— Problem to solve —
Only the lines below between the ones containing "WhatsApp Group" and "Marítima Internacional (OMI).", inclusive, are to be reproduced, each exactly as it stands.

— Items from a data source —
# # # # #

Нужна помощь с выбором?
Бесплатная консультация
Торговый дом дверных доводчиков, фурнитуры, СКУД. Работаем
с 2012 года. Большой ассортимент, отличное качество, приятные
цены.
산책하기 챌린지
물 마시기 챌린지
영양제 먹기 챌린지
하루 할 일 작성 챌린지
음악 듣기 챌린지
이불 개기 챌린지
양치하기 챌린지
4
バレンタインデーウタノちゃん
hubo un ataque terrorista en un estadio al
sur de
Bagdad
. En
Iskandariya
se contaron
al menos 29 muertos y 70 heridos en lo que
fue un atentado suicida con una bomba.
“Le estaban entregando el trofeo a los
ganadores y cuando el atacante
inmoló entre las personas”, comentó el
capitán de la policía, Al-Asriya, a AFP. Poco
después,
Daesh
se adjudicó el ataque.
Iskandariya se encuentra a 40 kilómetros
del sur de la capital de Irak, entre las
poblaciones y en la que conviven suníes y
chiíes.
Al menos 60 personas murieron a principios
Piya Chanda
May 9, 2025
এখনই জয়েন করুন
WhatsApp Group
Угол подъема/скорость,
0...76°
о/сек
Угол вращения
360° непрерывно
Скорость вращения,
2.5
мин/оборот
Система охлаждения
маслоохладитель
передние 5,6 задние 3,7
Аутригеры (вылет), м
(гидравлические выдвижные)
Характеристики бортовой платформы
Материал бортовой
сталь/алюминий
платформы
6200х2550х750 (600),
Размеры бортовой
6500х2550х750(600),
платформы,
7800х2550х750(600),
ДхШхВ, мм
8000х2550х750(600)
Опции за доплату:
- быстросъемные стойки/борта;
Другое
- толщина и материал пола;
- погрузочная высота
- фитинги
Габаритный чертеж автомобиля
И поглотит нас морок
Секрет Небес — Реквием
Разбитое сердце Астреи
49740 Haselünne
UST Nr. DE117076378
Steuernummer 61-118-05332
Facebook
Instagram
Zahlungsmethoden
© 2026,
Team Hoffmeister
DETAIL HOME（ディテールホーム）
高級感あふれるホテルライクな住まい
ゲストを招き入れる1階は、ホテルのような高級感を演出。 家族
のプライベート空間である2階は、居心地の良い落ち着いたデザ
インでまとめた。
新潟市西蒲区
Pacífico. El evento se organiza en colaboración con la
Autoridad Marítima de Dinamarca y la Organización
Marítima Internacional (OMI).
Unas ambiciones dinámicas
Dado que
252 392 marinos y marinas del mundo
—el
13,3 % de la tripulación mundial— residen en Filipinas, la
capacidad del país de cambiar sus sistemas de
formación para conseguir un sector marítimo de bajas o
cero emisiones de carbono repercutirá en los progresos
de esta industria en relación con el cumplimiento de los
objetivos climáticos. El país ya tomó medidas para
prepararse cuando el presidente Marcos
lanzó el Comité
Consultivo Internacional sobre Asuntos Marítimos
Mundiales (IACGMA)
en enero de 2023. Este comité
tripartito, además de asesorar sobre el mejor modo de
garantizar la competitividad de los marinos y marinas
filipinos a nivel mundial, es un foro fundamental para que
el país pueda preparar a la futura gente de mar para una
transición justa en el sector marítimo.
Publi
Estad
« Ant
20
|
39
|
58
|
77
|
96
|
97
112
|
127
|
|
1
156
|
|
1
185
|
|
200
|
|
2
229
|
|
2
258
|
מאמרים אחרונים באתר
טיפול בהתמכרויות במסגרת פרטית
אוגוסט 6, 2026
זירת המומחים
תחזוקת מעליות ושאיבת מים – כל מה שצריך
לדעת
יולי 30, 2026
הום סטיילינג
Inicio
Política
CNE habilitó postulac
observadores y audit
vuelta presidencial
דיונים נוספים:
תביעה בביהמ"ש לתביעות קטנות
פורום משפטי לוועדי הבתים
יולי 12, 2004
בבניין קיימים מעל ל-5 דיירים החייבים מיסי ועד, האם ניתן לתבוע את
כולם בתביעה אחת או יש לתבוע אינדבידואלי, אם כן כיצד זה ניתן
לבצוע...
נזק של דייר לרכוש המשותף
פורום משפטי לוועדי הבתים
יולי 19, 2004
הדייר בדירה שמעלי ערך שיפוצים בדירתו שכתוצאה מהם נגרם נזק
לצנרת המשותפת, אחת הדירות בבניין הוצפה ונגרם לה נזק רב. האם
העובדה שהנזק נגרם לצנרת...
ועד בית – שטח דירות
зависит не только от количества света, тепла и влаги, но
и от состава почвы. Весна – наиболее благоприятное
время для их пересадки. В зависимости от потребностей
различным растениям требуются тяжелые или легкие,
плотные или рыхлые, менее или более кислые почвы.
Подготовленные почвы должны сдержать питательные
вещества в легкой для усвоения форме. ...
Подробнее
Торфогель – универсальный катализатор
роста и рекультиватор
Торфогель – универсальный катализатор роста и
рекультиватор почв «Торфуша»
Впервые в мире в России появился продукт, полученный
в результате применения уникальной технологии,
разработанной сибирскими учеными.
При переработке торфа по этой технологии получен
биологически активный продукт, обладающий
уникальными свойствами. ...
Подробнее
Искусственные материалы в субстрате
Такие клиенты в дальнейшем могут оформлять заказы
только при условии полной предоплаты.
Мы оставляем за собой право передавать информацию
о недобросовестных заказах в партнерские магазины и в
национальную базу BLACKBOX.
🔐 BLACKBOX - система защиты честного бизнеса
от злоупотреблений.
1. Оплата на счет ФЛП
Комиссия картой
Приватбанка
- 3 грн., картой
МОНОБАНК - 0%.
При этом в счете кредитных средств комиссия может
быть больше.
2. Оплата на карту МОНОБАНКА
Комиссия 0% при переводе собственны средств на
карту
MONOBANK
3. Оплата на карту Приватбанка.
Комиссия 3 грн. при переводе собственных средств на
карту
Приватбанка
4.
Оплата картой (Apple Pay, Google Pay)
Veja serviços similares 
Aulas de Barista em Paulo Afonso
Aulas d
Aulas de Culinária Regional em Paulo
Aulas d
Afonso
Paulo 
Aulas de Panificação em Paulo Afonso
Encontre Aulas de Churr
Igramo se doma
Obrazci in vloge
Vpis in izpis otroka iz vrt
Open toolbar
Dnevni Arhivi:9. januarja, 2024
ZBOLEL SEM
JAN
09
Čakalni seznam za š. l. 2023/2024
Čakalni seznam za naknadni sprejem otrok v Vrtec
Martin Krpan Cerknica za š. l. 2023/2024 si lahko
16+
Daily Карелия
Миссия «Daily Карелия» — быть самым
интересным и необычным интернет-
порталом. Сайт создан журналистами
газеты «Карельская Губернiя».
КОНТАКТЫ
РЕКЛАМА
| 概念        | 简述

# # # # #

— Worked solution —
WhatsApp Group
Угол подъема/скорость,
0...76°
о/сек
Угол вращения
360° непрерывно
Скорость вращения,
2.5
мин/оборот
Система охлаждения
маслоохладитель
передние 5,6 задние 3,7
Аутригеры (вылет), м
(гидравлические выдвижные)
Характеристики бортовой платформы
Материал бортовой
сталь/алюминий
платформы
6200х2550х750 (600),
Размеры бортовой
6500х2550х750(600),
платформы,
7800х2550х750(600),
ДхШхВ, мм
8000х2550х750(600)
Опции за доплату:
- быстросъемные стойки/борта;
Другое
- толщина и материал пола;
- погрузочная высота
- фитинги
Габаритный чертеж автомобиля
И поглотит нас морок
Секрет Небес — Реквием
Разбитое сердце Астреи
49740 Haselünne
UST Nr. DE117076378
Steuernummer 61-118-05332
Facebook
Instagram
Zahlungsmethoden
© 2026,
Team Hoffmeister
DETAIL HOME（ディテールホーム）
高級感あふれるホテルライクな住まい
ゲストを招き入れる1階は、ホテルのような高級感を演出。 家族
のプライベート空間である2階は、居心地の良い落ち着いたデザ
インでまとめた。
新潟市西蒲区
Pacífico. El evento se organiza en colaboración con la
Autoridad Marítima de Dinamarca y la Organización
Marítima Internacional (OMI).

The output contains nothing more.